I cleared my life queue ages ago, and keep clearing it over and over and over again. Still, there so many things that I would like to do, that I can’t just lie down and meditate until I die. That’s not living!

So here’s what I do to keep on living without filling my queue.

1. List it.

I love lists. They’re my favorite. I have an ongoing list of things I want to do or learn. We also have a family bucket list of things we want to do, like eat pizza in Italy. Mine is a bit more realistic, but my kids dream big–go kids!

2. Choose it.

I pick one thing from the list–just one. Tempting as it is to think I could learn to quilt and tap dance and make a family cookbook and learn to grill without burning the hair off my arm and memorize all the burn sounds of the North Woods feathery friends all at the same time, I know I can’t.
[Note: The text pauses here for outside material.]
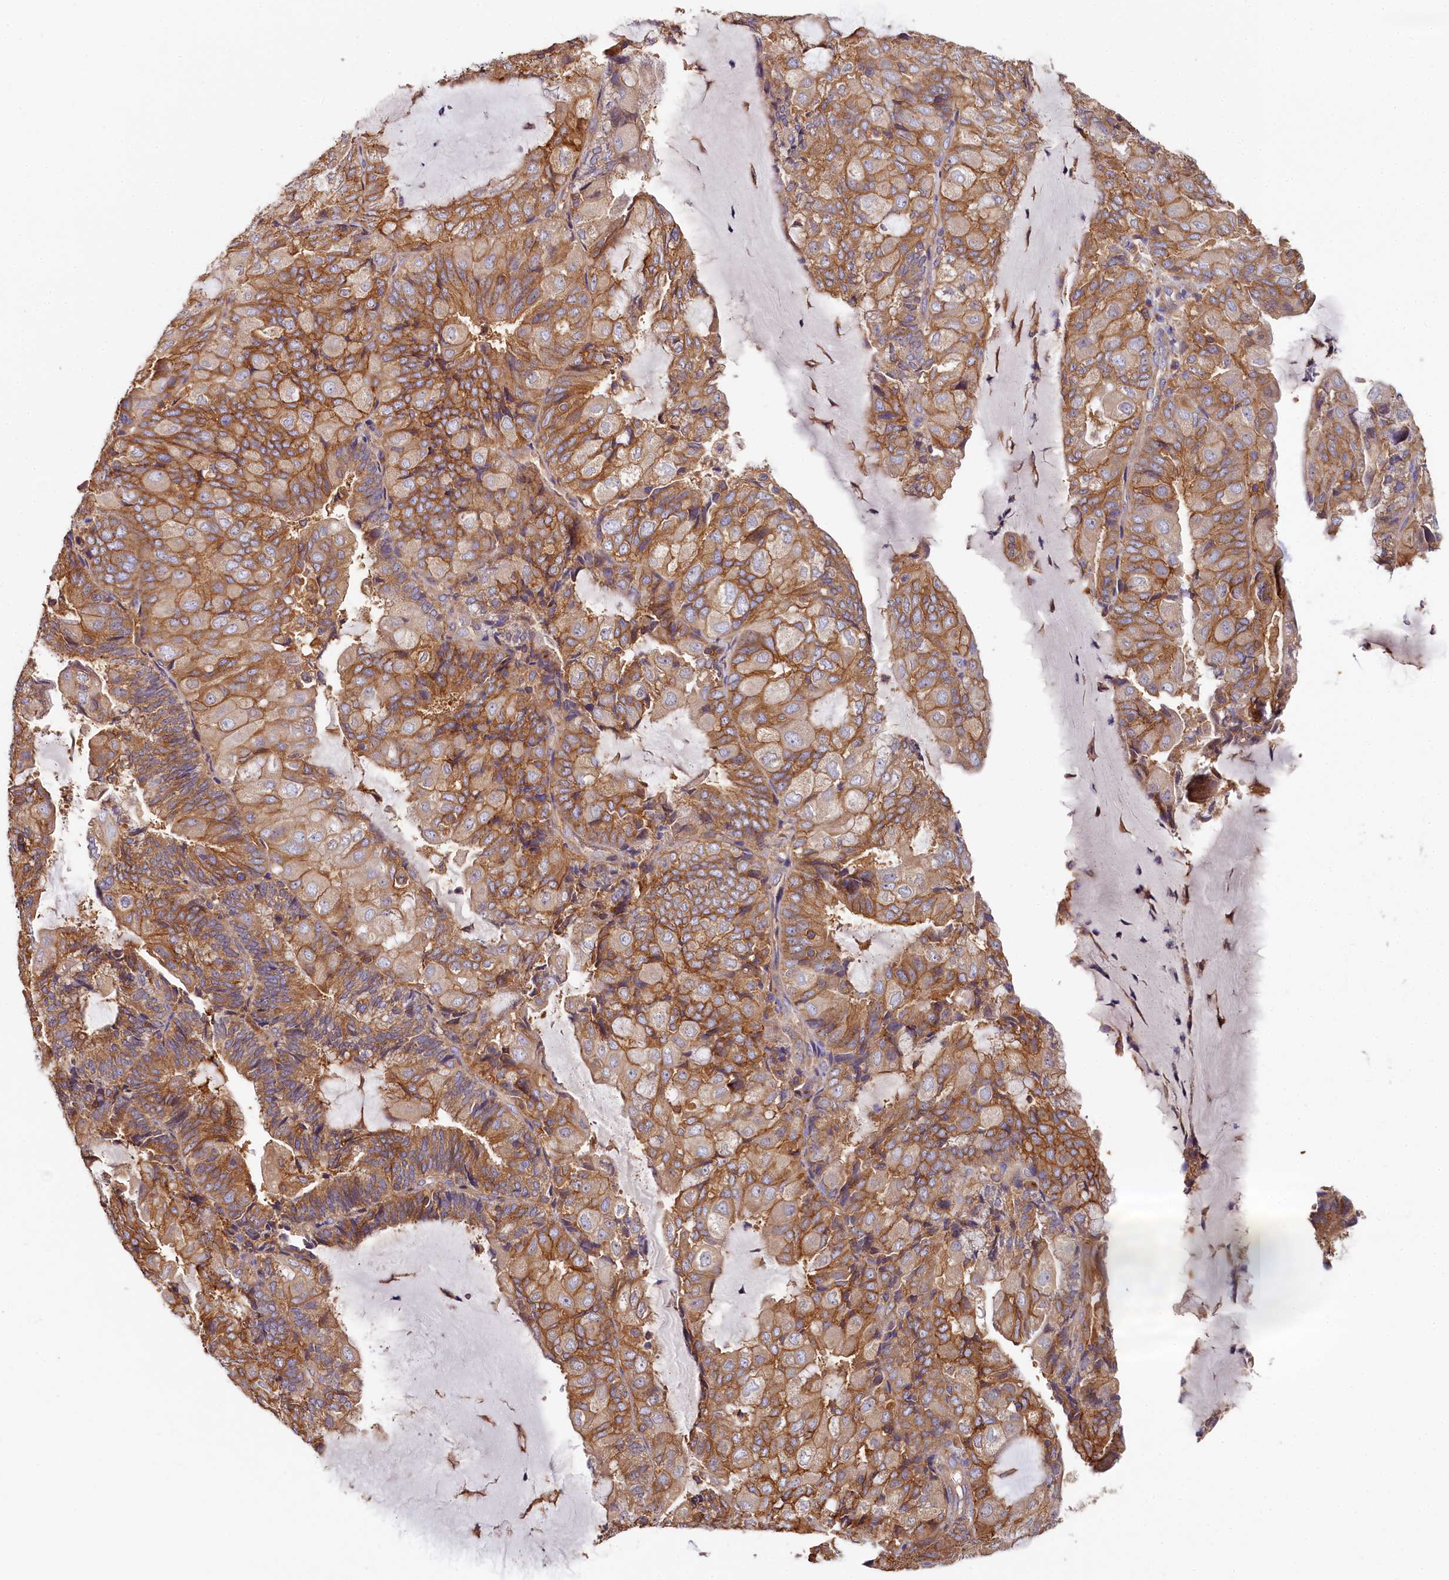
{"staining": {"intensity": "moderate", "quantity": ">75%", "location": "cytoplasmic/membranous"}, "tissue": "endometrial cancer", "cell_type": "Tumor cells", "image_type": "cancer", "snomed": [{"axis": "morphology", "description": "Adenocarcinoma, NOS"}, {"axis": "topography", "description": "Endometrium"}], "caption": "Protein analysis of endometrial adenocarcinoma tissue reveals moderate cytoplasmic/membranous positivity in approximately >75% of tumor cells.", "gene": "PPIP5K1", "patient": {"sex": "female", "age": 81}}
(I do sometimes choose one fun thing and one professional thing. For example, right now I am editing my book and learning the Charleston–one’s for work, one’s for the amusement of my baffled husband. Plus we always have a character trait that we’re working on, but that’s different, like breathing and eating.)

3. Do it.

Whatever it takes to do it, do it, as long as it doesn’t jeopardize peace, family, or faith. Don’t by any means make the “thing” more important than what really matters in life. Since it’s only one thing, it really shouldn’t take over your life, but rather add a little icing to your cake, chocolate chips to your cookie, salt to your giant pretzel. If it involves your family, even better.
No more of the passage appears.